Now we do this again with the mask M2. That's going to give us the counts for all groups of size 8. Then we go to groups of size 16. And then, finally, we add these two together, giving us the number of bits in this group of size 32. And this is actually the pop count. So the value here is 17. And you can verify that there are indeed 17 1's in the input word x. Any questions?

So the performance of this code, which is based on parallel divide and conquer, is going to be proportional to log base 2 of w, where w is the word length. Because on every step I'm doubling the size of my groups. And after I do this log base 2 w times, I have the whole group.

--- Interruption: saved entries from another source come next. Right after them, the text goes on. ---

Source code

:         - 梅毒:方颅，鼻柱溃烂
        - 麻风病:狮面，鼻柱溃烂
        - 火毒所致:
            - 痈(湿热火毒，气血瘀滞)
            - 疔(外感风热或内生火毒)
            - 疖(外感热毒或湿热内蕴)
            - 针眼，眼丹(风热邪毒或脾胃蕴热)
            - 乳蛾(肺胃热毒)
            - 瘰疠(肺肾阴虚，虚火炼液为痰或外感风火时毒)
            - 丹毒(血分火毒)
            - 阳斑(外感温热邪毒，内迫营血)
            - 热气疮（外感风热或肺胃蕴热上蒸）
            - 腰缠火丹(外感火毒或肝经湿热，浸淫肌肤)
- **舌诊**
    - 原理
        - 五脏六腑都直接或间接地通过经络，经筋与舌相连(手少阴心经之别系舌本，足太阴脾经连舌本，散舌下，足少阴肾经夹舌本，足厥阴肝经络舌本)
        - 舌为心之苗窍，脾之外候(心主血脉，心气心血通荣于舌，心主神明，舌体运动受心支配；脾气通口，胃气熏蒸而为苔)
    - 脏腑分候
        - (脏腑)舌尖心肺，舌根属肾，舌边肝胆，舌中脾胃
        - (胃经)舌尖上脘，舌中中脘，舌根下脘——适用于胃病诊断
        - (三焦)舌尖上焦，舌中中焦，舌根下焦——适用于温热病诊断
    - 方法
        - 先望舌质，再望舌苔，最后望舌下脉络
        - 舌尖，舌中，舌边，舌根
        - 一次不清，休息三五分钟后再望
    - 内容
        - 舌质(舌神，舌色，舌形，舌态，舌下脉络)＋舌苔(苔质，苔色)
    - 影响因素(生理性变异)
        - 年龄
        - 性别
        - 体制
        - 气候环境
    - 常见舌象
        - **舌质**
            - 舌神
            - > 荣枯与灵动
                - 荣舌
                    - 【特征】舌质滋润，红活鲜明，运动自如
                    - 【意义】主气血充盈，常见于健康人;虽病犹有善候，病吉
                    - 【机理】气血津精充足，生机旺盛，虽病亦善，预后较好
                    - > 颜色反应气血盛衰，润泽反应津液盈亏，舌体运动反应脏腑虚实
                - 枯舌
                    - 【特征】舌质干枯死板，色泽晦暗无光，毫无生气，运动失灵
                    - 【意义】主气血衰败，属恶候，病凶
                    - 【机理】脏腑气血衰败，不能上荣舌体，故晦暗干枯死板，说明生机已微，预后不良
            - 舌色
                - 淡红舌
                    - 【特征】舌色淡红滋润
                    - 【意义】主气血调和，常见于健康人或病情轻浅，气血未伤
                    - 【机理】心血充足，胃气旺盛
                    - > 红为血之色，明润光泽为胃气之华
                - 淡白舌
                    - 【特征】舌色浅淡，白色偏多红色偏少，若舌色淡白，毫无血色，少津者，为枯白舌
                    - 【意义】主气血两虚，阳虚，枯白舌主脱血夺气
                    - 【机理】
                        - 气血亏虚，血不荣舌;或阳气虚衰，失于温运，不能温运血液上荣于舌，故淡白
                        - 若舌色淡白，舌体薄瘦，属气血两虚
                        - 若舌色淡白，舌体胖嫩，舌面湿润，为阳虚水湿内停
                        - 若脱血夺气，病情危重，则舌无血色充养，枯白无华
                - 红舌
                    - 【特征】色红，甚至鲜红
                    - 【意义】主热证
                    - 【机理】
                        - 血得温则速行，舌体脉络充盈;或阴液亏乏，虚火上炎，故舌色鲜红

In the first two instructions that I executed here, I have to actually do the AND separately for x right-shifted by 1 and x, and also x right-shifted by 2 and x, and then add them together, because there is an overflow issue. The overflow issue is that the size of the groups here might not be large enough to actually store the count of the number of 1 bits in that group. But once I get to the larger groups, the count can always be stored in a group of that size and I don't need to worry about overflow. So for the last four lines, I can actually save one instruction. I don't need to do the AND twice.

So it turns out that most modern machines nowadays have an intrinsic pop count instruction implemented in hardware, which is faster than anything you can code yourself. And you can access this pop count instruction via compiler intrinsics, for example in GCC or Clang. And in GCC, it's __builtin_popcount. One warning though is that if you write this code using these intrinsics, if you try to compile the code on a machine that doesn't support it, your code isn't going to compile. So it makes your code less portable. But this intrinsic is faster than the parallel divide and conquer version.

So one question is, how can you get the log base 2 of a power of 2 quickly using a pop count instruction? So instead of using the de Bruijn sequence trick. Yes.

AUDIENCE: You decrement then you pop count.

JULIAN SHUN: Yes. So what you do is you subtract 1 from the power of 2, and that's going to flood all of the lower bits with 1's. And then now when you execute pop count, it's going to count the number of 1's, and that gives us the log base 2 of the power of 2. So good answer.

So those all the bit tricks I'm going to be talking about today. There's a lot of resources online if you're interested in learning more. There's this really good website maintained by Sean Eron Anderson. There's also the Knuth's textbook, which has some bit tricks in there. There's a chess programming website which has a lot of cool bit tricks. Some of those are used in implementing chess programs. And then, finally, this book called Hacker's Delight. So we'll be playing around with many of these bit tricks in project 1, so happy bit hacking.